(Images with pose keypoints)
════════

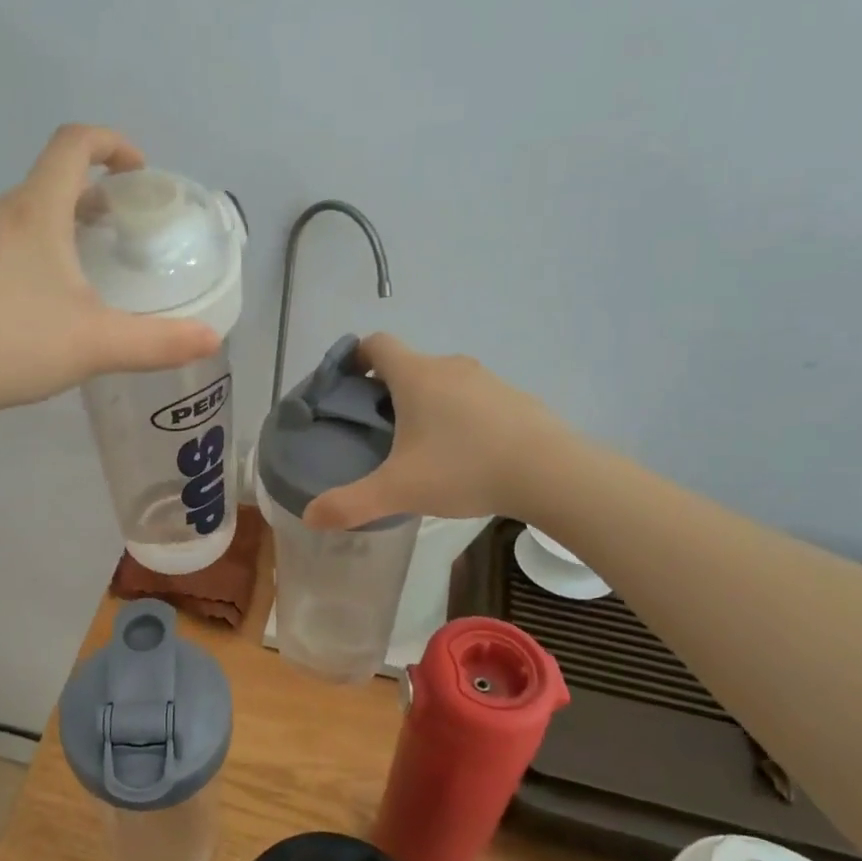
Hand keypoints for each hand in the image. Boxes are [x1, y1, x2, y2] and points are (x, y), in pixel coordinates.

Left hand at [0, 125, 220, 415]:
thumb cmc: (16, 344)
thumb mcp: (98, 344)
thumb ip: (159, 342)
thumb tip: (211, 340)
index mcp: (36, 211)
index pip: (74, 145)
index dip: (112, 144)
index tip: (138, 171)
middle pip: (50, 179)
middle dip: (92, 193)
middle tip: (120, 227)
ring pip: (25, 212)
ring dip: (61, 222)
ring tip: (85, 264)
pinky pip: (2, 240)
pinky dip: (33, 247)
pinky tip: (40, 299)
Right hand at [302, 334, 568, 529]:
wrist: (551, 473)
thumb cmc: (464, 469)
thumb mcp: (399, 490)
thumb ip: (350, 503)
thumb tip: (310, 516)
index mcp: (416, 375)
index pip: (376, 343)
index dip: (355, 357)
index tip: (346, 386)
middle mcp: (449, 367)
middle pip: (408, 364)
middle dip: (387, 390)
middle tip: (378, 430)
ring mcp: (487, 380)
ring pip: (442, 381)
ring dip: (426, 403)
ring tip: (421, 446)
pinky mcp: (514, 398)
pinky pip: (473, 398)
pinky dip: (460, 415)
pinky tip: (465, 453)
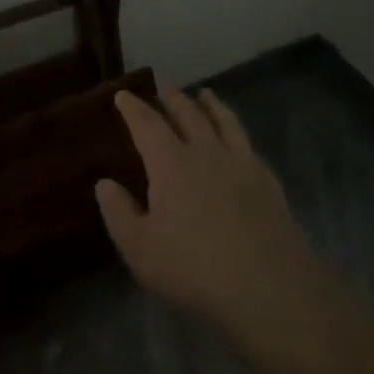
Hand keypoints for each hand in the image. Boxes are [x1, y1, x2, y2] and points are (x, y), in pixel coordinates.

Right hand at [96, 87, 323, 346]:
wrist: (269, 288)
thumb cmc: (194, 269)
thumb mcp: (140, 249)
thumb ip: (119, 213)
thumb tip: (104, 184)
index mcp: (171, 164)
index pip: (147, 125)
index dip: (133, 108)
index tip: (123, 95)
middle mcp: (206, 152)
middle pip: (189, 114)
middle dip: (173, 98)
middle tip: (164, 85)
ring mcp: (242, 164)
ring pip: (225, 121)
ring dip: (211, 104)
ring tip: (205, 94)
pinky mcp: (269, 182)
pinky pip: (249, 144)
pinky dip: (237, 132)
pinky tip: (238, 139)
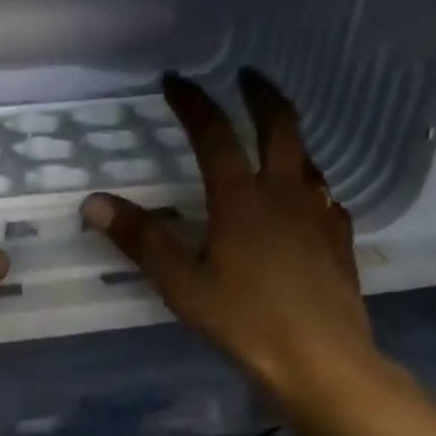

════════

■ DESCRIPTION OF THE TASK ■
Output the records above unchanged, minus their pictures.

■ SOLUTION FOR THIS PROBLEM ■
Hand keypoints for each hand in the image. Boxes are [x1, y1, x2, y2] and points are (x, y), in pixel coordinates.

Left hand at [0, 125, 220, 415]:
thumb cmc: (16, 344)
thumb mcp: (98, 344)
thumb ip: (159, 342)
thumb tip: (211, 340)
index mcp: (36, 211)
index pip: (74, 145)
index dip: (112, 144)
index tip: (138, 171)
middle pip: (50, 179)
middle dip: (92, 193)
middle tip: (120, 227)
ring pip: (25, 212)
ring dip: (61, 222)
ring tip: (85, 264)
pinky pip: (2, 240)
pinky dip: (33, 247)
pinky tip: (40, 299)
Right hand at [302, 334, 568, 529]:
wrist: (551, 473)
thumb cmc: (464, 469)
thumb mcp: (399, 490)
thumb ip: (350, 503)
thumb tip: (310, 516)
index mcp: (416, 375)
index pip: (376, 343)
index dip: (355, 357)
index tip: (346, 386)
middle mcp: (449, 367)
middle pip: (408, 364)
middle dip: (387, 390)
middle tip: (378, 430)
ring mcp: (487, 380)
ring pip: (442, 381)
ring dip: (426, 403)
ring tip: (421, 446)
pinky mcp: (514, 398)
pinky pip: (473, 398)
pinky dip: (460, 415)
pinky tip: (465, 453)
Hand keypoints for each hand in the image. Boxes are [x1, y1, x2, y2] and points are (x, y), in pixel coordinates.

Right hand at [96, 87, 323, 346]:
wrist: (269, 288)
thumb cmc: (194, 269)
thumb mcp: (140, 249)
thumb ip: (119, 213)
thumb tip: (104, 184)
index mcp: (171, 164)
index pip: (147, 125)
index dip: (133, 108)
index tip: (123, 95)
middle mcp: (206, 152)
middle pip: (189, 114)
middle dip: (173, 98)
middle tip: (164, 85)
ring mcp: (242, 164)
ring pip: (225, 121)
ring dip: (211, 104)
ring tip: (205, 94)
pinky mcp: (269, 182)
pinky pip: (249, 144)
pinky dip: (237, 132)
pinky tip: (238, 139)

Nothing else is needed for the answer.